Quando lembro daquelas duas distintas senhoras conversando sobre uma marca de alimento que “não prestava”, constato a tamanha eficiência dos diálogos populares que “grampeamos” involuntariamente no nosso dia-a-dia. Outro dia mesmo, numa fila de banco, prestei muita atenção no diálogo de dois homens logo atrás de mim. Falavam da sucessão presidencial e não se conheciam. Não “metiam o pau” em candidato algum; apenas comentavam que uma das candidaturas iria surpreender. E ali, ouvindo aquele diálogo despretencioso, eu aceitava aquilo como verdade. Aquilo sim é a genuína “opinião pública. E lembrei da suposta contratação de atores para plantar fofocas. Perguntei-me: e se aqueles dois sujeitos fossem atores? E se aqueles dois desconhecidos, ali na fila, convergissem para o fato de que o político Fulano é corrupto?  Quantos ali iriam acatar o diálogo como verdade? E quantos iriam repassar isto aos familiares e amigos?


O uso dos religiosos

Naquela malfadada eleição em Sucupira, outro fato mereceu destaque – mas desta vez feito às claras pelo candidato adversário de Fulana: o pedido de apoio a praticamente todas as igrejas evangélicas da cidade. Havia até a promessa de que eles teriam participação ativa num eventual governo. Porém, já circulava a notícia que, no underground daquele pedido de apoio aos líderes religiosos, estava a baixeza de espírito que “denunciava” a orientação sexual de Fulana, que não tinha marido, não tinha filhos e que assim, por desconhecer o valor da tradição, da religião e da família, não tinha capacidade moral para administrar uma cidade.

O que mais reforçava a tese de que a “teoria conspiratória” poderia não ser tão delirante assim era a própria campanha oficial na TV do candidato. Nas inserções de 30 segundos na TV, declarações de atores e populares levantavam dúvidas sobre Fulana. Um ator com feição grave fechava um discurso desta forma: “E aí!? Você tem certeza que conhece a Fulana?”; noutras inserções, populares supostamente escolhidos aleatoriamente nas ruas também falavam de Fulana. Um deles, por exemplo, dizia ao “repórter”: “Fulana? Ela é estranha, né?”.

E no horário eleitoral da TV do candidato, este começou a mostrar toda sua família reunida na sala da casa: filhos, netos e até uma empregada que era considerada “parte integrante da família”. Depois, na cozinha, o candidato foi preparar junto com os netinhos um prato italiano, quase que numa comédia pastelão que visava mostrar que aquilo sim era a verdadeira felicidade e união de uma família que seria levada para toda a cidade.

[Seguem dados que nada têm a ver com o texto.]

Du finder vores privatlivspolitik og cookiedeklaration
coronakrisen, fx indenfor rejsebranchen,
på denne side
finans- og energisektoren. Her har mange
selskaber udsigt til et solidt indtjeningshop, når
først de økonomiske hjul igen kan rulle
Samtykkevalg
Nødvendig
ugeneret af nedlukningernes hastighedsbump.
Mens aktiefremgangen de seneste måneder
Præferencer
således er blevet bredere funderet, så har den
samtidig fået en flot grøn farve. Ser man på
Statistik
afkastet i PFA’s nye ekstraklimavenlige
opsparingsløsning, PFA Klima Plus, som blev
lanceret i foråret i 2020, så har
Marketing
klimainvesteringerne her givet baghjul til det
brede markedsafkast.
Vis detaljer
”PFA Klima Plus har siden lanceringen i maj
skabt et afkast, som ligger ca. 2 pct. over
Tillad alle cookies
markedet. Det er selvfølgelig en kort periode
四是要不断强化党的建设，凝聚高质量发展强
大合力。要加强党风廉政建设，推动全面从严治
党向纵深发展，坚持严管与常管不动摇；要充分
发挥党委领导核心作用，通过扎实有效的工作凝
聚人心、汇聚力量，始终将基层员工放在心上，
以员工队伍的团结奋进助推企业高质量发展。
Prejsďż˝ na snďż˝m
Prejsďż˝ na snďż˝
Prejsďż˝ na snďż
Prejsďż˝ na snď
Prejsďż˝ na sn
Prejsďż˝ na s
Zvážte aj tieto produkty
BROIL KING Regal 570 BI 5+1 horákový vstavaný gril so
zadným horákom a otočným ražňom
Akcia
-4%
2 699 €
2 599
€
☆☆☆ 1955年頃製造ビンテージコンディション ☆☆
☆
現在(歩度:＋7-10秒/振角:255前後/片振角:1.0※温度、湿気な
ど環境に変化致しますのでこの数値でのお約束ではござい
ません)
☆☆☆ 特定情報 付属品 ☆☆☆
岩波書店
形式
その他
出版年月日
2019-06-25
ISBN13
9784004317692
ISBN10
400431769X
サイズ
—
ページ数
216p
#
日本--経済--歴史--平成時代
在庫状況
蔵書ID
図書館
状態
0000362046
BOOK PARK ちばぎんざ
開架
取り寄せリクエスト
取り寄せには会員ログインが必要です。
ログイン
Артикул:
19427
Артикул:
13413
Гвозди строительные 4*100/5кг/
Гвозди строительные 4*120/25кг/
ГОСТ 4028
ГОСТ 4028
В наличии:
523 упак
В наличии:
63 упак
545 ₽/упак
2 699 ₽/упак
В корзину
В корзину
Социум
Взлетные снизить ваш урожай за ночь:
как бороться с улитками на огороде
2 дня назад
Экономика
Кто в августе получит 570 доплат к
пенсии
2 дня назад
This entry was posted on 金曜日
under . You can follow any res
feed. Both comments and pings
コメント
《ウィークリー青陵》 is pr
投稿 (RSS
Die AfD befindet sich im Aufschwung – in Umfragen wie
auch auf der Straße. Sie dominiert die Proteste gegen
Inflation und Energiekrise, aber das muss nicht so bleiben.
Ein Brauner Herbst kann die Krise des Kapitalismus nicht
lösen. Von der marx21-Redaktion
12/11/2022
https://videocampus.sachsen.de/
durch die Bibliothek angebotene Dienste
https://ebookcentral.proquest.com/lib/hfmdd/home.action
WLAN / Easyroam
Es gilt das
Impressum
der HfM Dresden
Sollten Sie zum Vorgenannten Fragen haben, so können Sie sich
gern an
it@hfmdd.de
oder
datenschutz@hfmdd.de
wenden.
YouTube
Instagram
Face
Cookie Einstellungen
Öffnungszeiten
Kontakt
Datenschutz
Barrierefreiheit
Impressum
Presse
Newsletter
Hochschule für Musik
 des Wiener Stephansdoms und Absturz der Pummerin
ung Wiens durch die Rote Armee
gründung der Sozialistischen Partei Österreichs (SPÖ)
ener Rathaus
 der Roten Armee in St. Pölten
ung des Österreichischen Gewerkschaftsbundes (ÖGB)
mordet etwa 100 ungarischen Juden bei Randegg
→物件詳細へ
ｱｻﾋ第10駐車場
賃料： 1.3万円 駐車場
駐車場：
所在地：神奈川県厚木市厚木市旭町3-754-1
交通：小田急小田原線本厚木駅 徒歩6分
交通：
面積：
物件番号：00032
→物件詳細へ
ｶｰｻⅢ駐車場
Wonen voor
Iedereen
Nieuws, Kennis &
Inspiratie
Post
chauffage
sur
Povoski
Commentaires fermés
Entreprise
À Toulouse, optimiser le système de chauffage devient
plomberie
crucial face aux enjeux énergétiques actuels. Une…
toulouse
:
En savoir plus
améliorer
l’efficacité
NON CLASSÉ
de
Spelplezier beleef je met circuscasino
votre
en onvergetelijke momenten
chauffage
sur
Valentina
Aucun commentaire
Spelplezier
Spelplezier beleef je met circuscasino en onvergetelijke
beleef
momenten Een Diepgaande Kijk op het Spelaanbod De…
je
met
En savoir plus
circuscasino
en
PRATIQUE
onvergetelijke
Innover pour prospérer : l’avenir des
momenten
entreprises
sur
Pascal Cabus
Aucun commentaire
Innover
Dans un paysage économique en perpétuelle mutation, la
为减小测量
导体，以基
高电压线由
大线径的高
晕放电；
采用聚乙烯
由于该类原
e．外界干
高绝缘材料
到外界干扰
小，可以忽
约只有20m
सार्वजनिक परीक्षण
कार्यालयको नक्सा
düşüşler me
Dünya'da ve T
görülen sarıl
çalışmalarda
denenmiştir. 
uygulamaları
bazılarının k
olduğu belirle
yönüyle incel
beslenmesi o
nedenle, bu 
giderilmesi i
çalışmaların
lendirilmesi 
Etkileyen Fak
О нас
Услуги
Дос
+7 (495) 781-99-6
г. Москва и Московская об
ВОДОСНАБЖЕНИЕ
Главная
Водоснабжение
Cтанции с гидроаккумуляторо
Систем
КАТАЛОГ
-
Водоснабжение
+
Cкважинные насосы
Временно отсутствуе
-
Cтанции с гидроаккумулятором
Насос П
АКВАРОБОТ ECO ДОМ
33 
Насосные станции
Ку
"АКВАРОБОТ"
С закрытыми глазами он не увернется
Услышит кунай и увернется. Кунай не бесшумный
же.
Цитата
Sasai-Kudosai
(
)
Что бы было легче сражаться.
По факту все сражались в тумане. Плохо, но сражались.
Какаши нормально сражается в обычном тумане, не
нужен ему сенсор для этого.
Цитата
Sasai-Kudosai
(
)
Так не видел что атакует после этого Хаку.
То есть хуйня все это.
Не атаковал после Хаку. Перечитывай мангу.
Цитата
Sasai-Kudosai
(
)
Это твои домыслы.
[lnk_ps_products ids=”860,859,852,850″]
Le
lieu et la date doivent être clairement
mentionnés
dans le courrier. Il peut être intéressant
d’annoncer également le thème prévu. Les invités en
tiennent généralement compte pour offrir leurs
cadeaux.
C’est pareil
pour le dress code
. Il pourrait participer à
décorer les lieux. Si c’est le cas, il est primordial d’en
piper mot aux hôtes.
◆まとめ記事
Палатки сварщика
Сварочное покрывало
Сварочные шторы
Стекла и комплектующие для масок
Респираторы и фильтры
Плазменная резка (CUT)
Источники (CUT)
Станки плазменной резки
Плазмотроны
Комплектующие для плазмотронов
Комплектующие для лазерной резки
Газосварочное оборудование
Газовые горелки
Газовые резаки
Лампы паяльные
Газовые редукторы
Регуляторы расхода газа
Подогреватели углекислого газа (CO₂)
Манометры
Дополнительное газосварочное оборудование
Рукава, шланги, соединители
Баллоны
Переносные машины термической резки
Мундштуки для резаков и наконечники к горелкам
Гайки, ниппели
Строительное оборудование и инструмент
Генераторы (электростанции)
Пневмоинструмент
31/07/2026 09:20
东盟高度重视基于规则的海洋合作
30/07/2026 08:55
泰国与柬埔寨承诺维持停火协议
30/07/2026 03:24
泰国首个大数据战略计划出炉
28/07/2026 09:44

E a Fulana? Ora, "Fulana é estranha, né?"

Resultado: no segundo turno da eleição, a candidata Fulana foi ultrapassada pelo adversário, que acabou ganhando por pouquíssimos votos.

Aquela eleição não foi uma vitória do adversário de Fulana. Foi, isto sim, uma vitória da baixaria e do preconceito contra a mulher.

(Publicado no Portal Nassif dia 04 de outubro de 2010).